**Excerpt to read**
────────────────
Shirley Ann Jackson, Ph.D.
President, Rensselaer Polytechnic Institute

Celebrating History and Culture Focusing on the Future
Black History Month Celebrations
Marathon Tower
Houston, Texas

Tuesday, February 21, 2006

It is an interesting endeavor, as a Marathon Oil Corporation Director, to be asked to speak to you today. To do so, I found it useful to imagine that I was approaching the corporation entirely from the outside — without assumptions.

What I found was an interesting convergence of three intentional components:

  • I found that the corporation espouses a diverse environment which accepts, respects, and celebrates individual differences in thought and experience. One sentence on the Web page, in particular, stood out: "Diversity is not a project we will complete, but the way we will compete;" evidence that, at Marathon, diversity is a practice, a procedure, a behavior.
────────────────
**The data**
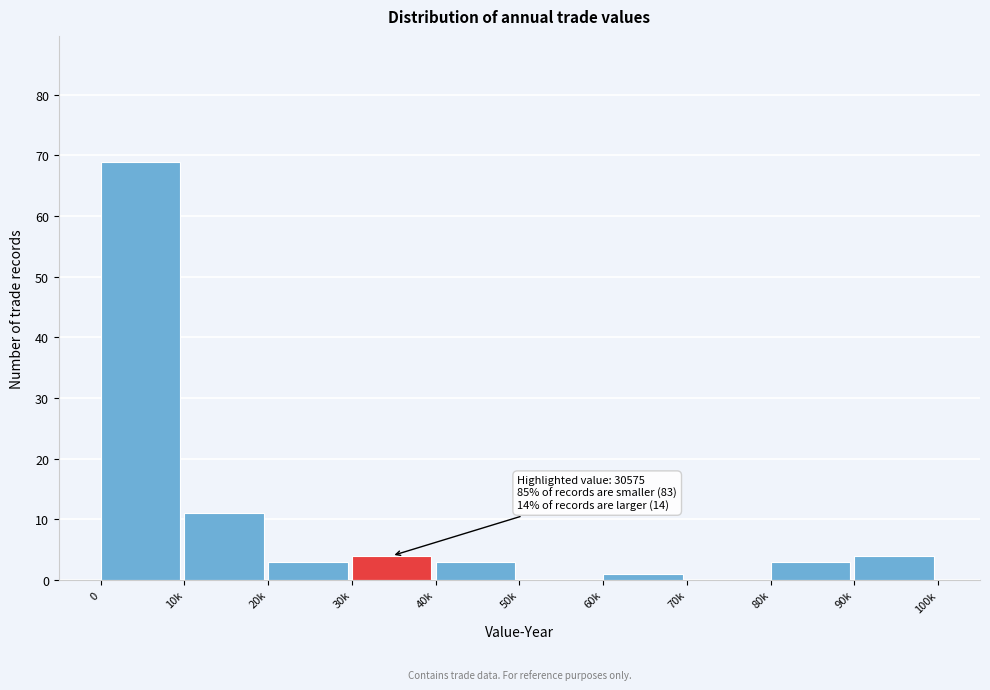

Reading left to right, transcribe all the data shown in this chart.

0=69	10k=11	20k=3	30k=4	40k=3	50k=0	60k=1	70k=0	80k=3	90k=4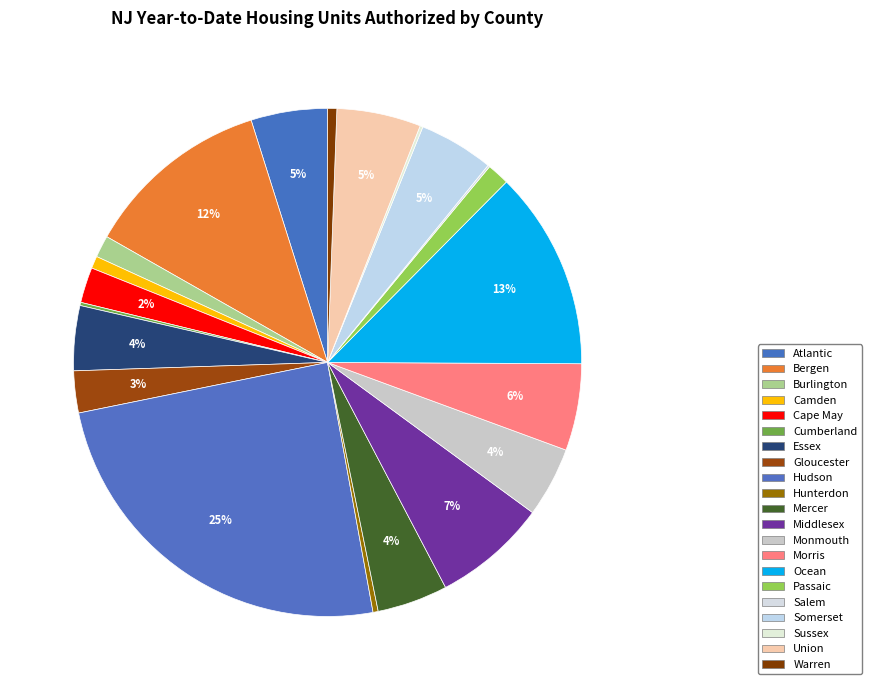

Which slice is the largest?

Hudson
────────────────
**Task brief**
From the Black History Month speech, quote the passage between "Celebrating History and" and "procedure, a behavior.", inclusive.

**Problem solution**
Celebrating History and Culture Focusing on the Future
Black History Month Celebrations
Marathon Tower
Houston, Texas

Tuesday, February 21, 2006

It is an interesting endeavor, as a Marathon Oil Corporation Director, to be asked to speak to you today. To do so, I found it useful to imagine that I was approaching the corporation entirely from the outside — without assumptions.

What I found was an interesting convergence of three intentional components:

  • I found that the corporation espouses a diverse environment which accepts, respects, and celebrates individual differences in thought and experience. One sentence on the Web page, in particular, stood out: "Diversity is not a project we will complete, but the way we will compete;" evidence that, at Marathon, diversity is a practice, a procedure, a behavior.